WHAT TO WORK ON =>
Please copy the data line for line, from its very beginning through the line containing "zu erfassen und", including that line.

AVAILABLE DATA =>
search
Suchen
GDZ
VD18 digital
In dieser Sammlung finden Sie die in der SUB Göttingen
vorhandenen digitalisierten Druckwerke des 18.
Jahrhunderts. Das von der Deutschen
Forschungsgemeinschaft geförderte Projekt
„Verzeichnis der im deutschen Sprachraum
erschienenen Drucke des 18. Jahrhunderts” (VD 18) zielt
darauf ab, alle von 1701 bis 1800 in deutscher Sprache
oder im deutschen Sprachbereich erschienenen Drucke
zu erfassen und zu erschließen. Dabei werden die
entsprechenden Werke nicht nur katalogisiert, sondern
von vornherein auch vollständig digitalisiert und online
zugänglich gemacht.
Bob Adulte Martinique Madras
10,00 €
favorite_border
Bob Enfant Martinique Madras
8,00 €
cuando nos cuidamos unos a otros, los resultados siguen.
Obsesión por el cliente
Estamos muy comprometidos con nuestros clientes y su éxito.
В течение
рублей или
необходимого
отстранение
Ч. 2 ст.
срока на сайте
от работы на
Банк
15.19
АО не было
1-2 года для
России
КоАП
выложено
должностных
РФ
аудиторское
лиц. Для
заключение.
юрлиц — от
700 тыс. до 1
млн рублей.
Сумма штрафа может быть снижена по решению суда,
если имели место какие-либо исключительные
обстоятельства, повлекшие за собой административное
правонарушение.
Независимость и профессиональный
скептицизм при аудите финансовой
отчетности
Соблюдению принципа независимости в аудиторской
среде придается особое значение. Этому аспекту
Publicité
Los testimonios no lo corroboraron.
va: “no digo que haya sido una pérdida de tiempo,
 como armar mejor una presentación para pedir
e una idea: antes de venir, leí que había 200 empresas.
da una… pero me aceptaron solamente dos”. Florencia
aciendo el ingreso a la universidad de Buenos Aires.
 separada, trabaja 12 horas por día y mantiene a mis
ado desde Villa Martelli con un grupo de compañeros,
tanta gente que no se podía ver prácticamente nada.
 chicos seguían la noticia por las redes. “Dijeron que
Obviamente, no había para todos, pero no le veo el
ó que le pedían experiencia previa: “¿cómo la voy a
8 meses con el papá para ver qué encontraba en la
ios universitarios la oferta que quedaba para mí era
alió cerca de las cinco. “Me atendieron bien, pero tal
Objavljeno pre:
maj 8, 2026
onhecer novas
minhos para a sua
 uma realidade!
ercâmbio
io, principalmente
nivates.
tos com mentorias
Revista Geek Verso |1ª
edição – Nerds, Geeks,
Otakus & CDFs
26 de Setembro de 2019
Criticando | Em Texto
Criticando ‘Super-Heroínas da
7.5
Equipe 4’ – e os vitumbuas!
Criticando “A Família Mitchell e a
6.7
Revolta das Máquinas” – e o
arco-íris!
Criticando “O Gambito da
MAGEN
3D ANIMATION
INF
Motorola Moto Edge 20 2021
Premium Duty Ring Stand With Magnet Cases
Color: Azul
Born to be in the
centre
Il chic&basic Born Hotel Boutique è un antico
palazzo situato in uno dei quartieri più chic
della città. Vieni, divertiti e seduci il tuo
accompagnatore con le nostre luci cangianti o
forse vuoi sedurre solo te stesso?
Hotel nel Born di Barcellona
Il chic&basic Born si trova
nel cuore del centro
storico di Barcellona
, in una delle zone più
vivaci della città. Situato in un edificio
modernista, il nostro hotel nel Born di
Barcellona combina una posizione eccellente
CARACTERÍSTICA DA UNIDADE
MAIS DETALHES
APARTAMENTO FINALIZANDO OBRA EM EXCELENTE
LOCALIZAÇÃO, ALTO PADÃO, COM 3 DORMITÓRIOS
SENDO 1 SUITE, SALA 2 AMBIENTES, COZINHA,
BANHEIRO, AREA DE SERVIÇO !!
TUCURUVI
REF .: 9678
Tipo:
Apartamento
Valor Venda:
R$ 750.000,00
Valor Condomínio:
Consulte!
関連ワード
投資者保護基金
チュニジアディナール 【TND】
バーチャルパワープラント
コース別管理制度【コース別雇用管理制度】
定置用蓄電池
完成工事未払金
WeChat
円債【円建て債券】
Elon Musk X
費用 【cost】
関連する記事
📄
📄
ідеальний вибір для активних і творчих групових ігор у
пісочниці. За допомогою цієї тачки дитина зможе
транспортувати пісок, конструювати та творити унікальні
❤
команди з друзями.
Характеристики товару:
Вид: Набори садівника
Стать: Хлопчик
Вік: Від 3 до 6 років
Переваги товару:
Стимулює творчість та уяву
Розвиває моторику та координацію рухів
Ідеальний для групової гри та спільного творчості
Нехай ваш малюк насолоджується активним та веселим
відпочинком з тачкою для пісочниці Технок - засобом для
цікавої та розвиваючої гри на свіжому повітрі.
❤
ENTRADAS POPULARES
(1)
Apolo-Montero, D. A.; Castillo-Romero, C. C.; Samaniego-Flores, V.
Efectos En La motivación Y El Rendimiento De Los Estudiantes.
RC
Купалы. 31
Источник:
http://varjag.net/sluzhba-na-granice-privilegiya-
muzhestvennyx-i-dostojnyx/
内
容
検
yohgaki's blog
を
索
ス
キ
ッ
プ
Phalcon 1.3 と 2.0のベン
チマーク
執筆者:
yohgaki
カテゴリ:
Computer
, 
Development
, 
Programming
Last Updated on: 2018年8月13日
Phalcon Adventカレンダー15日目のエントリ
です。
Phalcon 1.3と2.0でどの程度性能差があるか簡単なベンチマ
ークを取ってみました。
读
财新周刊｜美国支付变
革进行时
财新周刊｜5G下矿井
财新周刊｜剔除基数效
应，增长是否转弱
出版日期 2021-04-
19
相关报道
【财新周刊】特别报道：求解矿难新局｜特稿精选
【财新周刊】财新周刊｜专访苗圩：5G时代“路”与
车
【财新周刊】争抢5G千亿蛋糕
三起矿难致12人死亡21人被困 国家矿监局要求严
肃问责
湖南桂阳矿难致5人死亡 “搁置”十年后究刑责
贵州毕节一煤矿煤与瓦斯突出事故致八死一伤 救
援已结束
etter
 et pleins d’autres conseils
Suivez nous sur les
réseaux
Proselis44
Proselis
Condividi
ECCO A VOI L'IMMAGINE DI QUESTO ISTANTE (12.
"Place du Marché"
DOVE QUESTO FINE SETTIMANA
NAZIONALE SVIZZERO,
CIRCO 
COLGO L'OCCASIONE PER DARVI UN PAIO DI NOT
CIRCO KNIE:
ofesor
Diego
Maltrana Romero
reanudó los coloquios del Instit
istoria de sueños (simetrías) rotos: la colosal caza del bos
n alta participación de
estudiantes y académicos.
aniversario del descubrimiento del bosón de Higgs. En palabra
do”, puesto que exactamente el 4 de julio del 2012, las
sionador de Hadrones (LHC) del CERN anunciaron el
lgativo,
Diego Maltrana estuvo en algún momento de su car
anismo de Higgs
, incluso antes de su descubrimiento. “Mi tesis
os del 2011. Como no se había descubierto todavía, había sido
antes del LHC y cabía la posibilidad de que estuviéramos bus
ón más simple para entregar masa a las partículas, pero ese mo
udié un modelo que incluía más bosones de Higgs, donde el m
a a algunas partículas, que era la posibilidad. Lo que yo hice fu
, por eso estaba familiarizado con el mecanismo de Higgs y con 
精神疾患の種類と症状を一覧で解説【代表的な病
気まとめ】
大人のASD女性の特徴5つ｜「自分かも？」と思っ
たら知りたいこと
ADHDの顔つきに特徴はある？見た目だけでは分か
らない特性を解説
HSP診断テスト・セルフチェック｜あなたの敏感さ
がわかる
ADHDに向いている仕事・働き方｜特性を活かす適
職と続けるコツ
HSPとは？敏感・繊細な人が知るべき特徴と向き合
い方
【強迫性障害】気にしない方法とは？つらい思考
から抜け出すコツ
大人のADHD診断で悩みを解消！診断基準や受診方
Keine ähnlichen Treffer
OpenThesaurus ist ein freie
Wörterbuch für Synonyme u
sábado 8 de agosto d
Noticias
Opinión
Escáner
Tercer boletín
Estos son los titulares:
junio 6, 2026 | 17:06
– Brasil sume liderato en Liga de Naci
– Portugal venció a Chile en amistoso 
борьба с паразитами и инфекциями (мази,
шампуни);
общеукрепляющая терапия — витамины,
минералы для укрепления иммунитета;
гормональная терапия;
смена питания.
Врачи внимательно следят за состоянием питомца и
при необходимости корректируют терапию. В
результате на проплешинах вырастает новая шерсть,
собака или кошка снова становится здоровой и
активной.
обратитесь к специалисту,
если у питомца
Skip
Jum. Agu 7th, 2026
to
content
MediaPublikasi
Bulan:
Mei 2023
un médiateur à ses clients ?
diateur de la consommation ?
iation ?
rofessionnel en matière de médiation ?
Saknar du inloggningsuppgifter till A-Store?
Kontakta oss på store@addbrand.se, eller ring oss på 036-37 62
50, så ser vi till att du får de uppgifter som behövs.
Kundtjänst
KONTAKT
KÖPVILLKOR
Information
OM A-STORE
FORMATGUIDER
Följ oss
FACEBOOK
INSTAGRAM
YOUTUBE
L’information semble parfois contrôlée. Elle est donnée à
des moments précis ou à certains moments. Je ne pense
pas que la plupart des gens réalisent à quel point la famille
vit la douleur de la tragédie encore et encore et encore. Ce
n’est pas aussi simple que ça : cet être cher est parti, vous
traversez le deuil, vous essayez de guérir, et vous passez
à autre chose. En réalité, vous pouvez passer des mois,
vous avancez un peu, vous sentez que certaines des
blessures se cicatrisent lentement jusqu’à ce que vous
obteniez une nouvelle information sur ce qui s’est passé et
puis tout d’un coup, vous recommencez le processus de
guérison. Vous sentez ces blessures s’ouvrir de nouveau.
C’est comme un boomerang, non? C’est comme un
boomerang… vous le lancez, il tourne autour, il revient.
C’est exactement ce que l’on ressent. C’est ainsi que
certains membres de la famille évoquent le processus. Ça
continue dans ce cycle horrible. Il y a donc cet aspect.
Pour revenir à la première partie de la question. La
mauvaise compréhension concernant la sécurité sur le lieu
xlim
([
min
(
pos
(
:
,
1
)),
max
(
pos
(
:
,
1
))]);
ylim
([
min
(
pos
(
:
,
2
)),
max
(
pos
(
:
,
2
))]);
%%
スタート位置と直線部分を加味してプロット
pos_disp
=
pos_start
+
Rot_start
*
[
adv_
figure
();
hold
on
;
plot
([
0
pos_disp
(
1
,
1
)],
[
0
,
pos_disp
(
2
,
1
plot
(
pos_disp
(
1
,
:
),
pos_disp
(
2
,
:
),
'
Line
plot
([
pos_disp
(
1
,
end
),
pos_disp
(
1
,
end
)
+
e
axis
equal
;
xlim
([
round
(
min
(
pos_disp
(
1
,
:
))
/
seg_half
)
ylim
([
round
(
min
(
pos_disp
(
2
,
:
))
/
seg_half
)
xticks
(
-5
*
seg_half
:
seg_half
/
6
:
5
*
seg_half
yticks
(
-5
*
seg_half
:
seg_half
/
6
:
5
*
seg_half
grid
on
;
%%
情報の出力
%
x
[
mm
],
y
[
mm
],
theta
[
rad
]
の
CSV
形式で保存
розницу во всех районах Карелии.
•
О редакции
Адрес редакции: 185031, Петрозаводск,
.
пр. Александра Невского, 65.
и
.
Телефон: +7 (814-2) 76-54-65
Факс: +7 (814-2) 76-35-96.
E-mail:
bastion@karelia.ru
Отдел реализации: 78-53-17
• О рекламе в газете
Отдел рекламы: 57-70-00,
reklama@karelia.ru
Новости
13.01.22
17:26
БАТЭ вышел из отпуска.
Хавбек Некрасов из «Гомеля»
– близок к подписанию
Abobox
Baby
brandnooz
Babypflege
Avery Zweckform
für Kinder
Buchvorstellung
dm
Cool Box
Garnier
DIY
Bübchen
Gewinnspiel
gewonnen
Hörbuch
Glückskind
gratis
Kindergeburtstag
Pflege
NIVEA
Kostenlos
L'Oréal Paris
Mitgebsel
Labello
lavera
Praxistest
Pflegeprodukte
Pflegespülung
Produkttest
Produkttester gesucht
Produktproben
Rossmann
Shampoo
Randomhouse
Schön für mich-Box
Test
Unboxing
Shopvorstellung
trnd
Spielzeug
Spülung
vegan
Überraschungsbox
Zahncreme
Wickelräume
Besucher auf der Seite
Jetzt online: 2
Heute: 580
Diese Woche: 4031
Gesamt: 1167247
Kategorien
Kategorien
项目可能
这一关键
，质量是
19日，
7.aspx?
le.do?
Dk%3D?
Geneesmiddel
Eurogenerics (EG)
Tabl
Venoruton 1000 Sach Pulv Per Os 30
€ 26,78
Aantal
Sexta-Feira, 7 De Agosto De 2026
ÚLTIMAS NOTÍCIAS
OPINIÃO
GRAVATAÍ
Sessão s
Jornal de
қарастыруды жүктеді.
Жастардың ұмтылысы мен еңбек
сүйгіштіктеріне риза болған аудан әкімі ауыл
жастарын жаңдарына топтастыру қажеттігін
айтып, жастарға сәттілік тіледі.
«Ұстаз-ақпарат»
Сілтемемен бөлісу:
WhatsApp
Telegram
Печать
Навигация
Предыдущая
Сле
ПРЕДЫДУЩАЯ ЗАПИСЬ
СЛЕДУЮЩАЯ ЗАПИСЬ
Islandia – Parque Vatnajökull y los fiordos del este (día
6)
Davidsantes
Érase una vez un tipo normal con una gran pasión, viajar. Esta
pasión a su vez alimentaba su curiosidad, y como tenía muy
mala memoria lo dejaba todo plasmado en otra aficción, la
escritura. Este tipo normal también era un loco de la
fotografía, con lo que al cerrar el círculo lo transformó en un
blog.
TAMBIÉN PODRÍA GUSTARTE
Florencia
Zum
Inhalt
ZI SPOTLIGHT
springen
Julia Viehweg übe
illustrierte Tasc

YOUR SOLUTION =>
search
Suchen
GDZ
VD18 digital
In dieser Sammlung finden Sie die in der SUB Göttingen
vorhandenen digitalisierten Druckwerke des 18.
Jahrhunderts. Das von der Deutschen
Forschungsgemeinschaft geförderte Projekt
„Verzeichnis der im deutschen Sprachraum
erschienenen Drucke des 18. Jahrhunderts” (VD 18) zielt
darauf ab, alle von 1701 bis 1800 in deutscher Sprache
oder im deutschen Sprachbereich erschienenen Drucke
zu erfassen und zu erschließen. Dabei werden die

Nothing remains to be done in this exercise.